3. To propose a set of market indicators that could be used to develop a “Made-in-Canada” live hog price based on a carcass cutout
- The business structure of the pork industry has evolved
- Percentage of vertical integration (either corporate-owned or producer-owned) and contract production has increased
- This has resulted in a shrinking cash market for live hogs whose relevance is nowadays somewhat questionable.
- The use of a cutout-based price reference has spread.
- Unfortunately, in Canada, there is no transparency with respect to the value of the pork cutout because of a lack of market information.
- The price discovery process tends to reflect the prevailing business models.
- Going forward, a new model would not be able to be designed single-handedly by one set of actors within the value chain and pretend to maintain its relevance over time.

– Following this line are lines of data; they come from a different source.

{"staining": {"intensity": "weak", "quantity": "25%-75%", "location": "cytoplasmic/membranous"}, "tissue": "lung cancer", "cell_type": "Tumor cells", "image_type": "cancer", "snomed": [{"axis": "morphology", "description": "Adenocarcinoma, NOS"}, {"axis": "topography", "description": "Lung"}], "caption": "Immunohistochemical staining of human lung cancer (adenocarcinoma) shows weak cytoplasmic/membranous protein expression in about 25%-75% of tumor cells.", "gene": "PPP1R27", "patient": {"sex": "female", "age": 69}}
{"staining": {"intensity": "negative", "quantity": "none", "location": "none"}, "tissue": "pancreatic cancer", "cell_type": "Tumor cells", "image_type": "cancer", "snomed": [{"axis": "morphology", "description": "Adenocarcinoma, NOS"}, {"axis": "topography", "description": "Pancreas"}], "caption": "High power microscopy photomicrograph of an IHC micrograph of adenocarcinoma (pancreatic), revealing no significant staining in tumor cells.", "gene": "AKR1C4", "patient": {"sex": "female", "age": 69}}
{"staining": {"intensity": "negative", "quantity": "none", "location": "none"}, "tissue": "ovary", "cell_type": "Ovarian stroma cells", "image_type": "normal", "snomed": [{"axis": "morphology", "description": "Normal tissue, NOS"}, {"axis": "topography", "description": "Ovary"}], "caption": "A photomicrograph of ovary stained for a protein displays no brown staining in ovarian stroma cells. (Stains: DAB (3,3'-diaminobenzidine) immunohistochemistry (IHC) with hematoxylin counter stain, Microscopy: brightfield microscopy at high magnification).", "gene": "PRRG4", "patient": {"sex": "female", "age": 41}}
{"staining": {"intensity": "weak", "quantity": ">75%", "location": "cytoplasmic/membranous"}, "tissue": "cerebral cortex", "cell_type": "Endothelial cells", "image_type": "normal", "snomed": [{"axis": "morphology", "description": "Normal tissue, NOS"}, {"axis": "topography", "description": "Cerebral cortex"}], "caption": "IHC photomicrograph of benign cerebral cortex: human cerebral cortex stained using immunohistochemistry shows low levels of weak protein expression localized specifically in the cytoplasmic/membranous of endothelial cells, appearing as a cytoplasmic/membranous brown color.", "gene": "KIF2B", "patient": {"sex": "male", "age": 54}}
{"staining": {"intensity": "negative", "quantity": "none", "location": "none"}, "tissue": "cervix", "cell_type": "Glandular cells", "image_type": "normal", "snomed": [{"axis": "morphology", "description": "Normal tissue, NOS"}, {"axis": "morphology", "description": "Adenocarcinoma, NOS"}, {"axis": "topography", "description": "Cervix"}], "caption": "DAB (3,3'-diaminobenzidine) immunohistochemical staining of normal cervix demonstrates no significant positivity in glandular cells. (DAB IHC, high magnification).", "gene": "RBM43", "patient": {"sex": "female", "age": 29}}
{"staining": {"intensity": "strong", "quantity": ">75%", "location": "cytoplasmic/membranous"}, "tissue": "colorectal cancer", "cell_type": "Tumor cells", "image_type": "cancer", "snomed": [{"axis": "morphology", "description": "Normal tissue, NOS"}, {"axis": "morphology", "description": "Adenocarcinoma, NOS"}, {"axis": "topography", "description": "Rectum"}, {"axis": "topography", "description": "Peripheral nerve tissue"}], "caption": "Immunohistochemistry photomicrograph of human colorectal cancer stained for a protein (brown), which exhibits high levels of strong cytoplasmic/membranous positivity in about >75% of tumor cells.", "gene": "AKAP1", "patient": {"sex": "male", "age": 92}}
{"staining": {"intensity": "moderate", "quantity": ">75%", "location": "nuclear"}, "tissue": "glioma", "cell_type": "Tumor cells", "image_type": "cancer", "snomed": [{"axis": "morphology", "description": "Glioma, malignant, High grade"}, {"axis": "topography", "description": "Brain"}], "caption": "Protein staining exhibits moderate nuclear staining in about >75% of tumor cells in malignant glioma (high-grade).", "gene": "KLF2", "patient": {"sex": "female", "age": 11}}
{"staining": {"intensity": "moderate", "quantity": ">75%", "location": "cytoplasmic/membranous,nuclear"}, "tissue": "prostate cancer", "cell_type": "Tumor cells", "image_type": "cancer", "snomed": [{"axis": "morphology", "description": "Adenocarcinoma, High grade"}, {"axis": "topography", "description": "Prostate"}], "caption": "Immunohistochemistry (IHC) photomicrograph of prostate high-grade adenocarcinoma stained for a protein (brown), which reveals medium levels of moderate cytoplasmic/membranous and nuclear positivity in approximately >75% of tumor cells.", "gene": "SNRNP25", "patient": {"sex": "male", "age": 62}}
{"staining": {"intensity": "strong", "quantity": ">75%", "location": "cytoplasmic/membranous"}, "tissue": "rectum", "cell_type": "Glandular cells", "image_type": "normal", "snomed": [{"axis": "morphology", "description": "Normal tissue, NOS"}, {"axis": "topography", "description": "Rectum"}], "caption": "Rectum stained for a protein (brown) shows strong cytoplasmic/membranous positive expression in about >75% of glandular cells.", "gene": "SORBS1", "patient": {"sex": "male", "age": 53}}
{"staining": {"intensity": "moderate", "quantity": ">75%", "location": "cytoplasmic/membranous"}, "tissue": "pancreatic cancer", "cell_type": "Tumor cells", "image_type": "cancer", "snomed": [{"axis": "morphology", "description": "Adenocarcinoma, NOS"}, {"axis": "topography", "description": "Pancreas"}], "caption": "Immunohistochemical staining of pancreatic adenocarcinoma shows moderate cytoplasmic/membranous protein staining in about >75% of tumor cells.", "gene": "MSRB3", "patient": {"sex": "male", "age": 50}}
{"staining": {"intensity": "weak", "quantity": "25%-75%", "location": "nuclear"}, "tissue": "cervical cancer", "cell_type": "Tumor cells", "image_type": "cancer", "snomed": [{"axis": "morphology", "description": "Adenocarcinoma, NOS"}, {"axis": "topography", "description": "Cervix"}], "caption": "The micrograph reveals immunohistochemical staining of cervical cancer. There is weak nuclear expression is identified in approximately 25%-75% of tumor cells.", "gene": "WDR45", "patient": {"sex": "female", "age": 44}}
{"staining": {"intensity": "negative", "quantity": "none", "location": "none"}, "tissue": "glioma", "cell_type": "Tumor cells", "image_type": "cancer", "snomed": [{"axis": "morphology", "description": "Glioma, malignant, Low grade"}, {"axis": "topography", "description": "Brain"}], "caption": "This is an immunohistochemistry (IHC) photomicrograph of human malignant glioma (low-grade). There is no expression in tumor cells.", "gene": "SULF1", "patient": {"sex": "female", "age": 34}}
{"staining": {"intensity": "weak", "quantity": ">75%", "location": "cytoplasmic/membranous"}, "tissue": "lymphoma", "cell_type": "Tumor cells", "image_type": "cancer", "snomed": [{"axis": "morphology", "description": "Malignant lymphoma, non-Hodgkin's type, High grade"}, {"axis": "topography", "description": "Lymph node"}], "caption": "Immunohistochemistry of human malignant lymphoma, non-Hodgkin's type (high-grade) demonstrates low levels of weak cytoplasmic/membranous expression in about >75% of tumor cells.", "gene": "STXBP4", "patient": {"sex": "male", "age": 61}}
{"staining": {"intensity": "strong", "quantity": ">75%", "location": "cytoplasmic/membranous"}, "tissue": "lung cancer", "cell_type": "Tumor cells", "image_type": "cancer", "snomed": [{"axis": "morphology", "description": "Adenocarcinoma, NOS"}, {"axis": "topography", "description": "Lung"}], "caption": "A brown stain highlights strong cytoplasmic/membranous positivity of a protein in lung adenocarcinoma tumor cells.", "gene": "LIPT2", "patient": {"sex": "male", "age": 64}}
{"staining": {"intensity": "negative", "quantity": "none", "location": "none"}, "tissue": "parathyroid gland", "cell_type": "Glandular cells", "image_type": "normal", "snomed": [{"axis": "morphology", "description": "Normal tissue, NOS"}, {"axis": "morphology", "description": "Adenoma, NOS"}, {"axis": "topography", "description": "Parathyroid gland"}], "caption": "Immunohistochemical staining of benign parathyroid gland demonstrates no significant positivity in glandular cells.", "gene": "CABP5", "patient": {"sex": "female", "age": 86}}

- Considering the current structure of the Canadian pork industry, a “Made-in-Canada” live hog price reference model should rely on the following market indicators:
- A cutout reference price or a composite price reference-based both on a live hog and cutout-based carcass price reference
- A Canadian premium:
- Recognizing the premium enjoyed by Canadian products in the Japanese markets, eventually weighted by the exposure of the Canadian pork production to the Japanese markets
- Recognizing the effort made by producers to raise hogs without using ractopamine to allow access to diverse markets
- A conversion coefficient:
- Accounting for the exchange rate, as the price reference would be derived from US data
- Correcting for technical equivalency (metric conversion, carcass weight, average carcass index
Price Reference Options
1. Cut-out only reference price
- Value share corresponds to the percentage of the cutout that would be paid to the producer. This percentage would have to be determined
- Completely aligning the price of live hog with the American cutout
- Reducing market volatility
2. Composite Reference Price (weighted average)
- Reference price composed of a live hog reference and a cutout reference, weight to be attributed to each component would have to be determined
3. Composite Reference Price (live hog price with cutout window)
Reference price is based on a live hog reference with a floor and ceiling price based on a share of the cutout reference. This corresponds to the new Quebec Formula.
The value share would have to be determined for the floor and ceiling prices. Those values are respectively 90% and 100% in the Quebec Formula.